As for Firefox I've actually been using it since I think version 0.6 when it had a little red dinosaur in the corner and came with a ftp client and built in html editor! The olden days. I think it was also called firebird or something like that I swear the first version was a different name. But anyway thanks for the plug-ins.


I probably should add I do have a pretty strong computer science background. Being a CCNP, MCSE, A+, Network+, and soon to be Linux+. I would really like to get my W3C cert. too. The only problem is not enough time at the moment to study, I just moved into a new house.

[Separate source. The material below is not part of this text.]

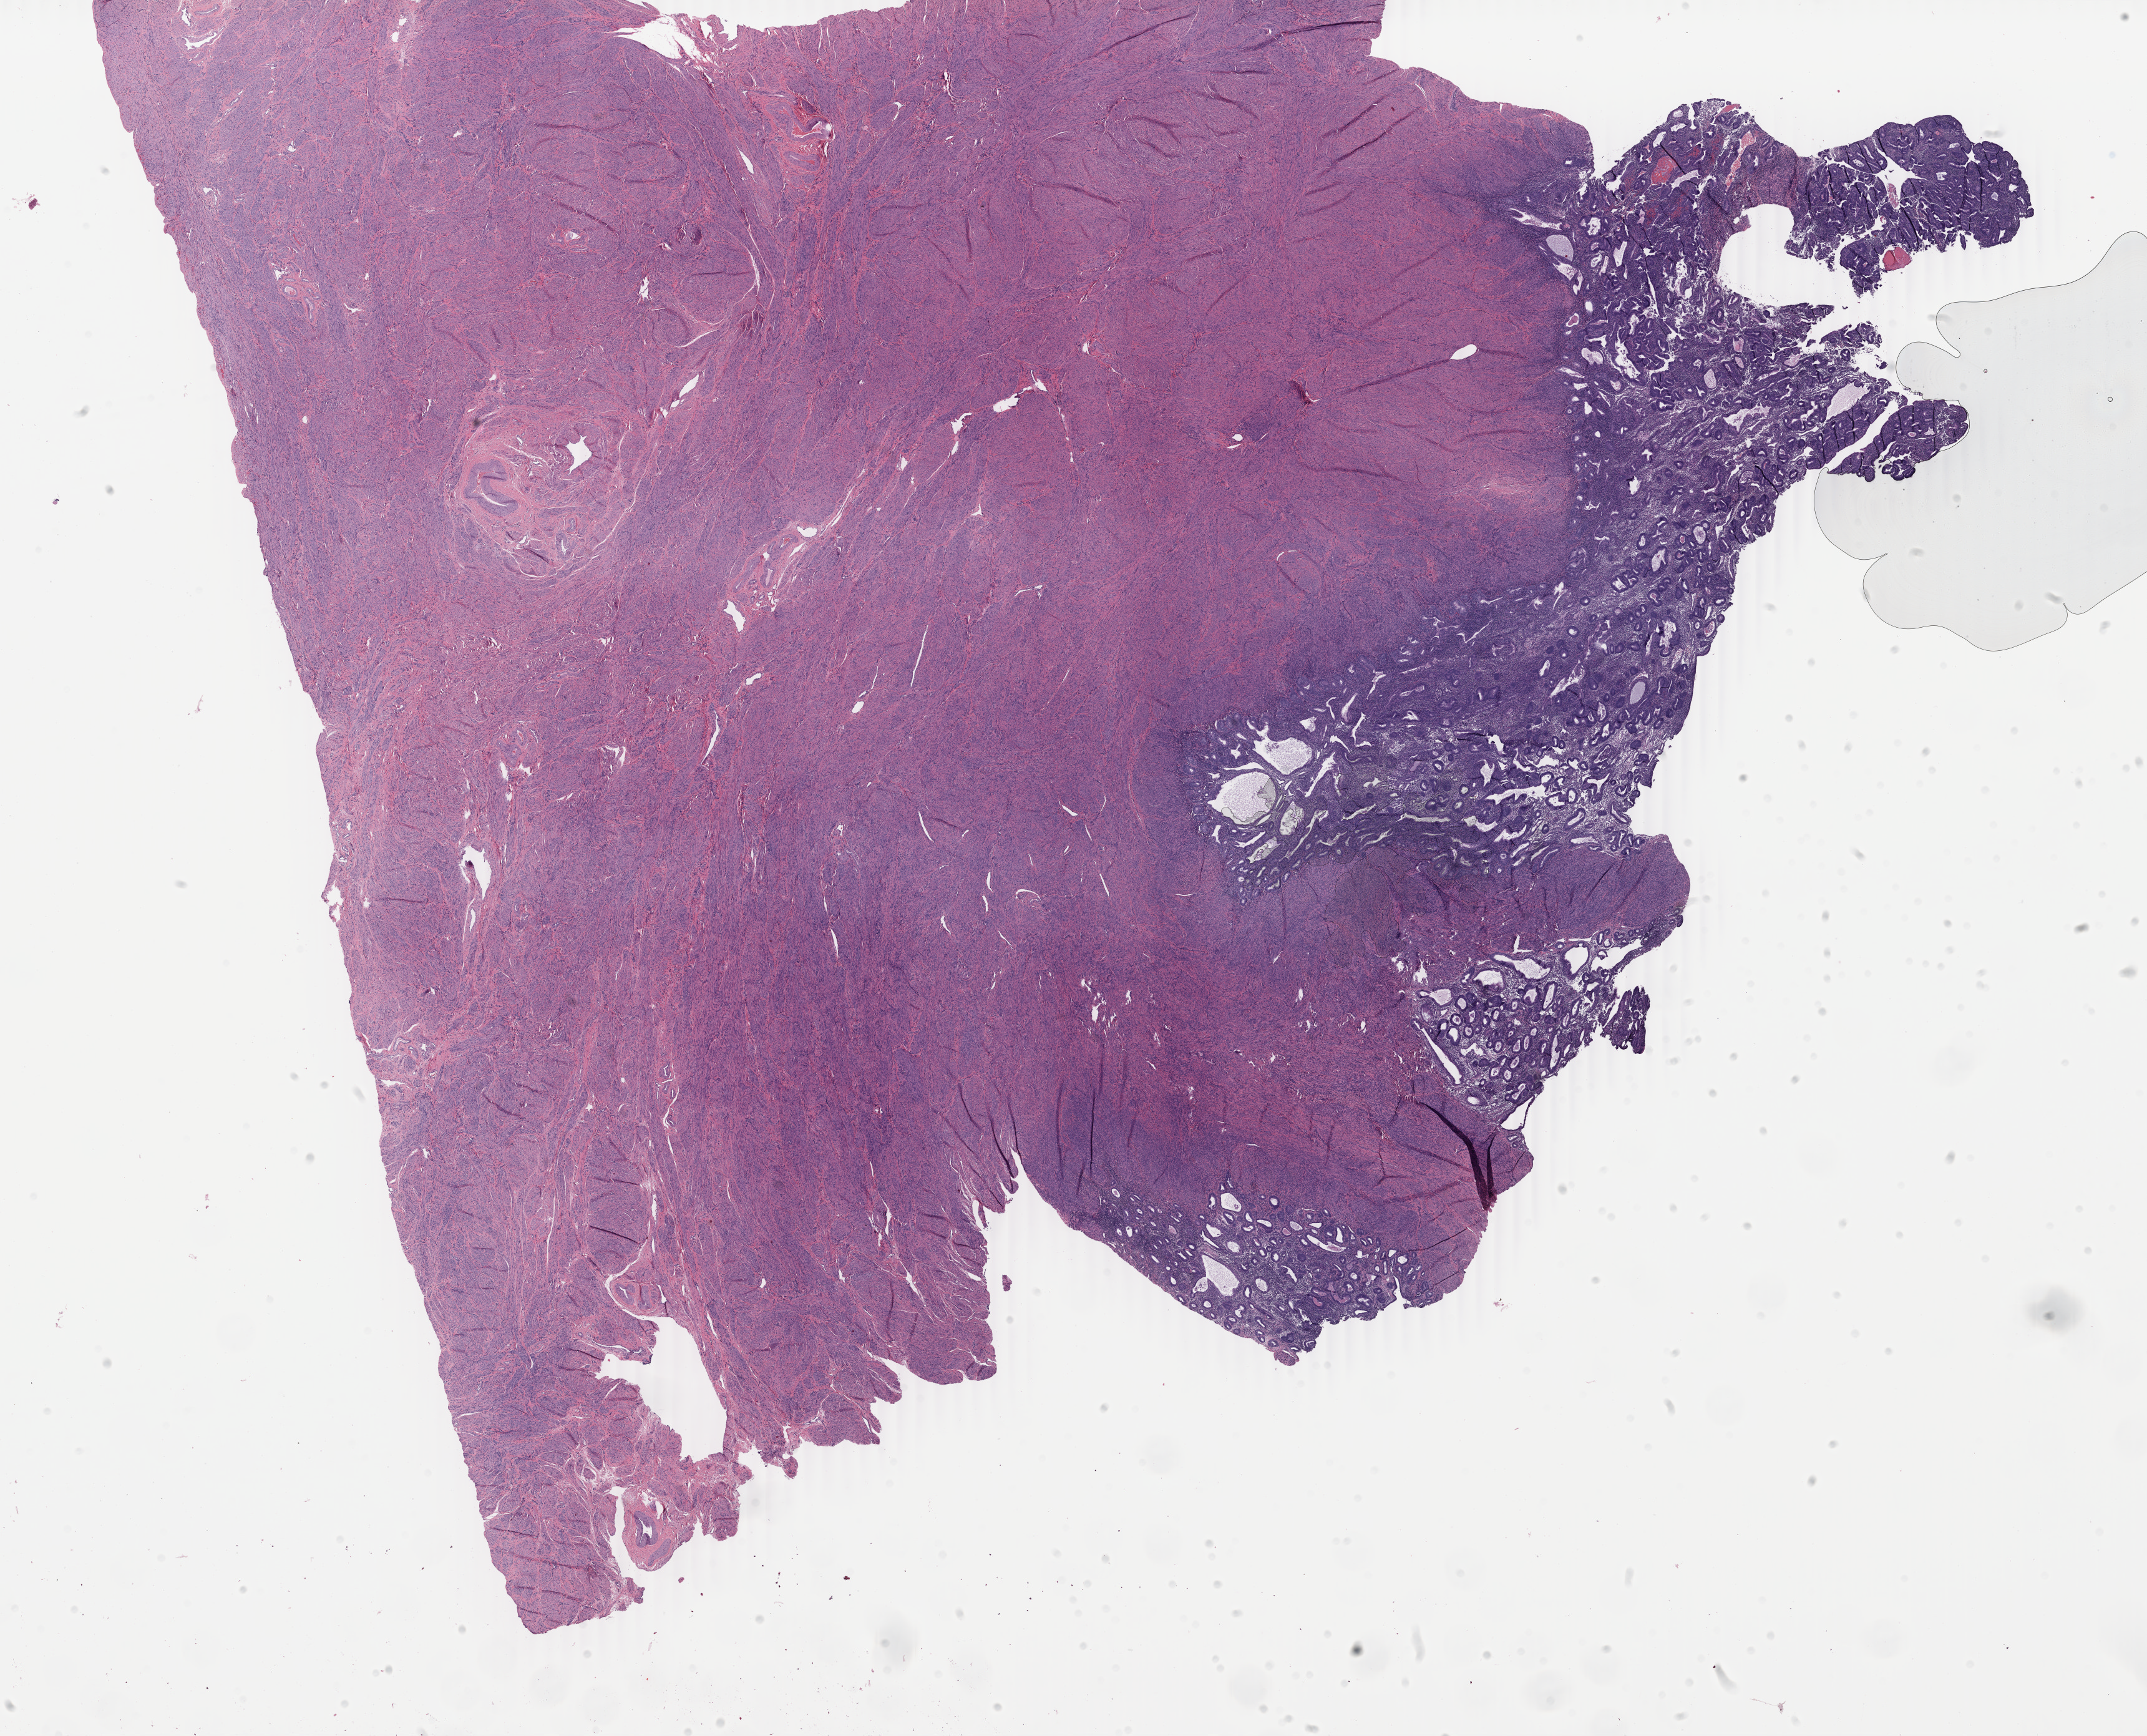
Whole-slide histology image, H&E-stained — low-resolution overview of the scanned area, about 27.4 x 22.1 mm (slide scanned at 40x); formalin-fixed paraffin-embedded (FFPE) diagnostic section; primary tumour sample from the uterus. Patient: female, age at initial diagnosis 58 years. Histologic grade: G1 (well differentiated).
- FIGO stage: IB
- pathologic diagnosis: Endometrioid adenocarcinoma, NOS (endometrium)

I really appreciate all the insight you guys are giving.
 

PixelPusher

Super Moderator
Staff member
When the images are saved individually they might be larger in size (especially if you are choosing 24 bit png). I mentioned image sprites because you can have one image that you just position around inside the tabs. This image will contain the static and rollover effect for every tab. Plus if you go with all image navigation, it is still a good idea to have anchor text in the links (even if it is not visible) Here is an example of css image sprites for you nav:

HTML
HTML:
<ul id="navbar">
    <li id="home"><a href="#">Home</a></li>
    <li id="about"><a href="#">About PACE</a></li>
    <li id="products"><a href="#">Standard Products</a></li>
    <li id="options"><a href="#">Options / Accessories</a></li>
    <li id="projects"><a href="#">Custom Projects</a></li>
    <li id="contact"><a href="#">Contact PACE</a></li>
</ul>

CSS
Code:
ul#navbar {
position:relative;
background:url(nav_sprite.png) 0 0 no-repeat;
width:606px;
height:58px;
}
ul#navbar li {
list-style-type:none;
}
ul#navbar li a:link, ul#navbar li a:visited {
position:absolute;
top:0;
text-indent:-3000px;
overflow:hidden;
height:58px;
width:90px;
}
ul#navbar li a:focus {
outline:0;
}
ul#navbar li#home a:link, ul#navbar li#home a:visited {
left:33px;
width:90px;
}
ul#navbar li#home a:hover, ul#navbar li#home a:focus {
background:url(nav_sprite.png) -33px -61px no-repeat;
}
ul#navbar li#about a:link, ul#navbar li#about a:visited {
left:123px;
}
ul#navbar li#about a:hover, ul#navbar li#about a:focus {
background:url(nav_sprite.png) -123px -61px no-repeat;
}
ul#navbar li#products a:link, ul#navbar li#products a:visited {
left:213px;
}
ul#navbar li#products a:hover, ul#navbar li#products a:focus {
background:url(nav_sprite.png) -213px -61px no-repeat;
}
ul#navbar li#options a:link, ul#navbar li#options a:visited {
left:303px;
}
ul#navbar li#options a:hover, ul#navbar li#options a:focus {
background:url(nav_sprite.png) -303px -61px no-repeat;
}
ul#navbar li#projects a:link, ul#navbar li#projects a:visited {
left:393px;
}
ul#navbar li#projects a:hover, ul#navbar li#projects a:focus {
background:url(nav_sprite.png) -393px -61px no-repeat;
}
ul#navbar li#contact a:link, ul#navbar li#contact a:visited {
left:483px;
}
ul#navbar li#contact a:hover, ul#navbar li#contact a:focus {
background:url(nav_sprite.png) -483px -61px no-repeat;
}
 

mrnicks

New Member
Thanks for the sprite code. It helped me understand a lot. I'm redesigning the graphics at the moment then I'm going to use you method of css. How do you feel about image slicing?